PROBLEM STATEMENT » Each line from the one containing "text_box [1195, 394, 1500, 986]" to the end of the records should be copied exactly, and no other line.

EXTRACTED RECORDS »
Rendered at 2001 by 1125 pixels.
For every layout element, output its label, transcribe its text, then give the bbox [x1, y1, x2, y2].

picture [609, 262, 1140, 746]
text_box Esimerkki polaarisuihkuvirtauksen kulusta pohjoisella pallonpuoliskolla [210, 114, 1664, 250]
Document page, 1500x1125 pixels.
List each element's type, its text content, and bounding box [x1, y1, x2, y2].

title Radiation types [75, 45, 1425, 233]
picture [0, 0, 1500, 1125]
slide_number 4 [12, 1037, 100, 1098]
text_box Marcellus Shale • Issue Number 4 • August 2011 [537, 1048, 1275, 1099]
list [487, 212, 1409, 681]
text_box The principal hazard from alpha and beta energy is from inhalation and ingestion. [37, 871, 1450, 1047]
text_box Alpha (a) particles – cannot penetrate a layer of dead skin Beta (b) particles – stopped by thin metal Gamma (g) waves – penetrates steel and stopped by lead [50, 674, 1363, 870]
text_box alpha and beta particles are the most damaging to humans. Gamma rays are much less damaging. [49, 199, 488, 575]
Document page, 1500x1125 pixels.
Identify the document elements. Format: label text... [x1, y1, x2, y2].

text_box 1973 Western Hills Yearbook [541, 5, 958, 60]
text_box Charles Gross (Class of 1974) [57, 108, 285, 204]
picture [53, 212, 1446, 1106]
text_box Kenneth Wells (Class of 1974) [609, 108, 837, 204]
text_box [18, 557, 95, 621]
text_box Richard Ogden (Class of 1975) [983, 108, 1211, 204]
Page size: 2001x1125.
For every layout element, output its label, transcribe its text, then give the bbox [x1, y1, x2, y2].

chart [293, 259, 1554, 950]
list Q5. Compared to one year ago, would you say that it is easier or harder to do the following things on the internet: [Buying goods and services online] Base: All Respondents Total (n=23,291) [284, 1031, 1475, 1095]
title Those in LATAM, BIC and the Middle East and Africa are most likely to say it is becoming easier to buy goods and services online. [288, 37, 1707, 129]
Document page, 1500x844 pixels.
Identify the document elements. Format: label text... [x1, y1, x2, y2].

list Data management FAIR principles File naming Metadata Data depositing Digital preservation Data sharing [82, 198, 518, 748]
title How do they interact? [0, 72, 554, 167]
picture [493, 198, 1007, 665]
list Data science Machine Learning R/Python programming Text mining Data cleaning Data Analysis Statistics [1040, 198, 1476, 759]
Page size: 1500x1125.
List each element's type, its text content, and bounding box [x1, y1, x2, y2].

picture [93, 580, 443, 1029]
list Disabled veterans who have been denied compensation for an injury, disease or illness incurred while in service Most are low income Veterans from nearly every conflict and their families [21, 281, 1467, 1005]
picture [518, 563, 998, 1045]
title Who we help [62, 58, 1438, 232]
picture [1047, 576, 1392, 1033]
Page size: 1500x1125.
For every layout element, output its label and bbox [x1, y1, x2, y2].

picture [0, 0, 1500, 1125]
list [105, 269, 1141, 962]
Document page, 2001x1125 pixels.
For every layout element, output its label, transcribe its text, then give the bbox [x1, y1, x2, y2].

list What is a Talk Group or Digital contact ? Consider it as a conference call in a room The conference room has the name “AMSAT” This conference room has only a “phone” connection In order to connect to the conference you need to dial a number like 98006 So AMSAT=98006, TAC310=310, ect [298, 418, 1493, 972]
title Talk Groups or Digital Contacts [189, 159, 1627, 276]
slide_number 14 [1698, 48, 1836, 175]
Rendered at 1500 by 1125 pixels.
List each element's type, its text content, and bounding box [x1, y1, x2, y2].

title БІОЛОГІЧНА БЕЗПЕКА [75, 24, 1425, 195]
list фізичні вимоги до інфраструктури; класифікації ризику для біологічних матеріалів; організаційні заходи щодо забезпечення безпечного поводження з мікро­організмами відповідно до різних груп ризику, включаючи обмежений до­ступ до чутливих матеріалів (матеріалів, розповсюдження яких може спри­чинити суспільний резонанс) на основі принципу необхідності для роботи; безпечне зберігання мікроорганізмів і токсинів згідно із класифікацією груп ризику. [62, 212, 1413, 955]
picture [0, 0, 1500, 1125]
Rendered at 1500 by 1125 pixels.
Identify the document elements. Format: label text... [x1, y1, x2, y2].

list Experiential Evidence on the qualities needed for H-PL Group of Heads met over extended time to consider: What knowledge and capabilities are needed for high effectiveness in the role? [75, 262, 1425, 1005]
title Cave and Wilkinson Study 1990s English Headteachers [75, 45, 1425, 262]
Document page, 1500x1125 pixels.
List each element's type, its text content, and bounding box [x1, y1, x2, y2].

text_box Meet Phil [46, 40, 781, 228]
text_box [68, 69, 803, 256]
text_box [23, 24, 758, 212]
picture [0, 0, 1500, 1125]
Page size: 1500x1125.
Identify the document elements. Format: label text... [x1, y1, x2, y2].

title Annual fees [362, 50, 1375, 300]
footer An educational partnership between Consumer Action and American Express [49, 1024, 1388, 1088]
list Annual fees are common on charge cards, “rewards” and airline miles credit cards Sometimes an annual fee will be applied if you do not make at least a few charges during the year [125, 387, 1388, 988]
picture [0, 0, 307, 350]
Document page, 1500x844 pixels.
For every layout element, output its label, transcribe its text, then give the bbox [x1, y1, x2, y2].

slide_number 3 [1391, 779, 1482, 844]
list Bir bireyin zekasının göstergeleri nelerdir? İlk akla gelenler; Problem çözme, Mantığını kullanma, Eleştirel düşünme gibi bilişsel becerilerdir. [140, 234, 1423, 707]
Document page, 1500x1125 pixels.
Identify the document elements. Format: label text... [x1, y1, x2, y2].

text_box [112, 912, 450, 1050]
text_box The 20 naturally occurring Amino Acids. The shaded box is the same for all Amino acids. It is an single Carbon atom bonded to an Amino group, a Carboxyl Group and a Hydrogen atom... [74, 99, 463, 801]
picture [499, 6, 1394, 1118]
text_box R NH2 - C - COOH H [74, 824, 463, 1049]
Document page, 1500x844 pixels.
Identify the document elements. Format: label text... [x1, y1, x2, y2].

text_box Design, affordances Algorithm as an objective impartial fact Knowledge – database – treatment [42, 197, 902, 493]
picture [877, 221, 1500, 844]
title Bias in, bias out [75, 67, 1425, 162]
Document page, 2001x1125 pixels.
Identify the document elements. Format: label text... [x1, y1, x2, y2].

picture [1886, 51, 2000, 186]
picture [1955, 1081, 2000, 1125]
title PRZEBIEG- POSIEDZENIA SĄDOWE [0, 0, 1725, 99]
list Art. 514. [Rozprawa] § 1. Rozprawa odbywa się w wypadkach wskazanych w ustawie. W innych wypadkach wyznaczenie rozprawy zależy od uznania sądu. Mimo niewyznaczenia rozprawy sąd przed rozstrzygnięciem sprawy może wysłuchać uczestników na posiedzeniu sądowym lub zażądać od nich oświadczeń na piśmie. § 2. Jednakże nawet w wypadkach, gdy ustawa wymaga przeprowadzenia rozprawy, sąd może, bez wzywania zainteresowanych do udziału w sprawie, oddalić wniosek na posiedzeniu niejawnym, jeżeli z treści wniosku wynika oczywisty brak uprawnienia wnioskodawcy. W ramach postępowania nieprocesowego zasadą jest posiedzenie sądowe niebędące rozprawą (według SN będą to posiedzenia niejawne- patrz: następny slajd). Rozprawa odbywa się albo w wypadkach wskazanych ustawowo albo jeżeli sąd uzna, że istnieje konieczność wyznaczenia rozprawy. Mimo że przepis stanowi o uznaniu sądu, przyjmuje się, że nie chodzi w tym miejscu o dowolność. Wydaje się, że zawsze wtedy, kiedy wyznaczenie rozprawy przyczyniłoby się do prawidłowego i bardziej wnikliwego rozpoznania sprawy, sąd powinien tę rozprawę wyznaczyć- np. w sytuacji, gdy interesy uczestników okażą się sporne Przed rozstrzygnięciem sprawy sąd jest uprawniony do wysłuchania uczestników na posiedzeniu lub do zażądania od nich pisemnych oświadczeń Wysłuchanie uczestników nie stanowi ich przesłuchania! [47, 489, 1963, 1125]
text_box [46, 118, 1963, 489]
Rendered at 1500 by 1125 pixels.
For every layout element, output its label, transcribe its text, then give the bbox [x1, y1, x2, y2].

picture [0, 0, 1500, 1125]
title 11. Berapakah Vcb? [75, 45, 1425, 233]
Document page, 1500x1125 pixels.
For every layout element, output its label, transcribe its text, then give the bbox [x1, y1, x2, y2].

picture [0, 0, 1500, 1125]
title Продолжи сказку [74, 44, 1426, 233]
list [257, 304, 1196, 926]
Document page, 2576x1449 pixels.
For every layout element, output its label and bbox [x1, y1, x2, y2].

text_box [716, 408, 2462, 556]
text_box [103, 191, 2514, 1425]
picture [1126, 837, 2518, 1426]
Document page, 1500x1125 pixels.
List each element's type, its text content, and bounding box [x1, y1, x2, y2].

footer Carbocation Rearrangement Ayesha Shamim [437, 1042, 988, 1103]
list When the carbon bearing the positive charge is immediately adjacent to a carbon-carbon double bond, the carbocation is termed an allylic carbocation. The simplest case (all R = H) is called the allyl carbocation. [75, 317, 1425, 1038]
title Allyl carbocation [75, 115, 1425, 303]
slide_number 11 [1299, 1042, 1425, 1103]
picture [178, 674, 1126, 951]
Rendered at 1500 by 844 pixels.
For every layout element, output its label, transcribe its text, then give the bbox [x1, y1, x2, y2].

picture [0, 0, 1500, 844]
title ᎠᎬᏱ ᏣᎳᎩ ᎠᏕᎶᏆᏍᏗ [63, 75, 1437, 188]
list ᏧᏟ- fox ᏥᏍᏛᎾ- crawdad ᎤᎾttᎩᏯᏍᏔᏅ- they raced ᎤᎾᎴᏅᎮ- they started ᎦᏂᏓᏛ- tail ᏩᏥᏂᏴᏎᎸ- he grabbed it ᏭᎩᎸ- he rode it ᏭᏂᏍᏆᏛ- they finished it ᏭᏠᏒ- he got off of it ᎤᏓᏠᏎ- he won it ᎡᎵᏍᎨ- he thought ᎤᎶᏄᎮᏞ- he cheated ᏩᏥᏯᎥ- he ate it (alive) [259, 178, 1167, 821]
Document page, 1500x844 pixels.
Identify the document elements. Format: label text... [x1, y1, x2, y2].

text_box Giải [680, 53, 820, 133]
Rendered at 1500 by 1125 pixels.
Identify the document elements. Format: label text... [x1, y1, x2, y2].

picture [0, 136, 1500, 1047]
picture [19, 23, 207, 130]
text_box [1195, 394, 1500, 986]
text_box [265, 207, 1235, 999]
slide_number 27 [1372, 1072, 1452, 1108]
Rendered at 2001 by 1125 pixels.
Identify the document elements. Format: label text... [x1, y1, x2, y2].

WRITTEN ANSWER »
text_box [1195, 394, 1500, 986]
text_box [265, 207, 1235, 999]
slide_number 27 [1372, 1072, 1452, 1108]
Rendered at 2001 by 1125 pixels.
Identify the document elements. Format: label text... [x1, y1, x2, y2].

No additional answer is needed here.